INFORMATION SUPPLIED:
---

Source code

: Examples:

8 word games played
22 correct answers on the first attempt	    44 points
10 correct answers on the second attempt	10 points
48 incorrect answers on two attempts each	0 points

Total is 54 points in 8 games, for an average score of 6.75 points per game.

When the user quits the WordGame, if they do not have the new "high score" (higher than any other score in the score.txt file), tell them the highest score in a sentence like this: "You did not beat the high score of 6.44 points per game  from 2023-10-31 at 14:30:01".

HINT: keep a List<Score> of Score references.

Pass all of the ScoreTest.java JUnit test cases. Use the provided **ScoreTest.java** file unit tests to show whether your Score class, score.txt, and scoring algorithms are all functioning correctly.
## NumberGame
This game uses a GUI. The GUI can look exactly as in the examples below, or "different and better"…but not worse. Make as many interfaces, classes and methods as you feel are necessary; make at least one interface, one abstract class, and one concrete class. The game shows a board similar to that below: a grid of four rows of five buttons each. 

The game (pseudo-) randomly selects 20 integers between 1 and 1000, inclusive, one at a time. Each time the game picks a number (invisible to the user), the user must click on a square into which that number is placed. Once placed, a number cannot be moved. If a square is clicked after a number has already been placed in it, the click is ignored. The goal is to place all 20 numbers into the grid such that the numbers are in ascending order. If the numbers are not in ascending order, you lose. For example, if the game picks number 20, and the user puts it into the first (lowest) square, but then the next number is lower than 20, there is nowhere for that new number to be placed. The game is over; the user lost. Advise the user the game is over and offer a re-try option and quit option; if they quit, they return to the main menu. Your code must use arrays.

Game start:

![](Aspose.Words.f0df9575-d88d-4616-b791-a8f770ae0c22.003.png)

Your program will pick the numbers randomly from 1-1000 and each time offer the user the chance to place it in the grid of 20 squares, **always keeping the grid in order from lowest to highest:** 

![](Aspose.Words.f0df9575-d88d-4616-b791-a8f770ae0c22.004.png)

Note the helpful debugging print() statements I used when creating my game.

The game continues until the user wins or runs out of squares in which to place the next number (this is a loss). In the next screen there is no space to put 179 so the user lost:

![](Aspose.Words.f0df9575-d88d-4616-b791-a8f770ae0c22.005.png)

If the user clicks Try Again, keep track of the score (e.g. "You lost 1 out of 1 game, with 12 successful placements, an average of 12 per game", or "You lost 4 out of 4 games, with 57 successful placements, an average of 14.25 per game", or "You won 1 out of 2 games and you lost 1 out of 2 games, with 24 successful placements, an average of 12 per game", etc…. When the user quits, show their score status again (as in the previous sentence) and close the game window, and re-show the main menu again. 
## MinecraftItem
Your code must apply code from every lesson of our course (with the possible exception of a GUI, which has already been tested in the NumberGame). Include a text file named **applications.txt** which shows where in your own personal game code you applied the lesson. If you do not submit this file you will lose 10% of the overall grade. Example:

---

WORK INSTRUCTION: Working from the material above, retype exactly the lines from the one with "48 incorrect answers" through the one with "Note the helpful", both included, and only those lines.

ANSWER TO THE PROBLEM:
48 incorrect answers on two attempts each	0 points

Total is 54 points in 8 games, for an average score of 6.75 points per game.

When the user quits the WordGame, if they do not have the new "high score" (higher than any other score in the score.txt file), tell them the highest score in a sentence like this: "You did not beat the high score of 6.44 points per game  from 2023-10-31 at 14:30:01".

HINT: keep a List<Score> of Score references.

Pass all of the ScoreTest.java JUnit test cases. Use the provided **ScoreTest.java** file unit tests to show whether your Score class, score.txt, and scoring algorithms are all functioning correctly.
## NumberGame
This game uses a GUI. The GUI can look exactly as in the examples below, or "different and better"…but not worse. Make as many interfaces, classes and methods as you feel are necessary; make at least one interface, one abstract class, and one concrete class. The game shows a board similar to that below: a grid of four rows of five buttons each. 

The game (pseudo-) randomly selects 20 integers between 1 and 1000, inclusive, one at a time. Each time the game picks a number (invisible to the user), the user must click on a square into which that number is placed. Once placed, a number cannot be moved. If a square is clicked after a number has already been placed in it, the click is ignored. The goal is to place all 20 numbers into the grid such that the numbers are in ascending order. If the numbers are not in ascending order, you lose. For example, if the game picks number 20, and the user puts it into the first (lowest) square, but then the next number is lower than 20, there is nowhere for that new number to be placed. The game is over; the user lost. Advise the user the game is over and offer a re-try option and quit option; if they quit, they return to the main menu. Your code must use arrays.

Game start:

![](Aspose.Words.f0df9575-d88d-4616-b791-a8f770ae0c22.003.png)

Your program will pick the numbers randomly from 1-1000 and each time offer the user the chance to place it in the grid of 20 squares, **always keeping the grid in order from lowest to highest:** 

![](Aspose.Words.f0df9575-d88d-4616-b791-a8f770ae0c22.004.png)

Note the helpful debugging print() statements I used when creating my game.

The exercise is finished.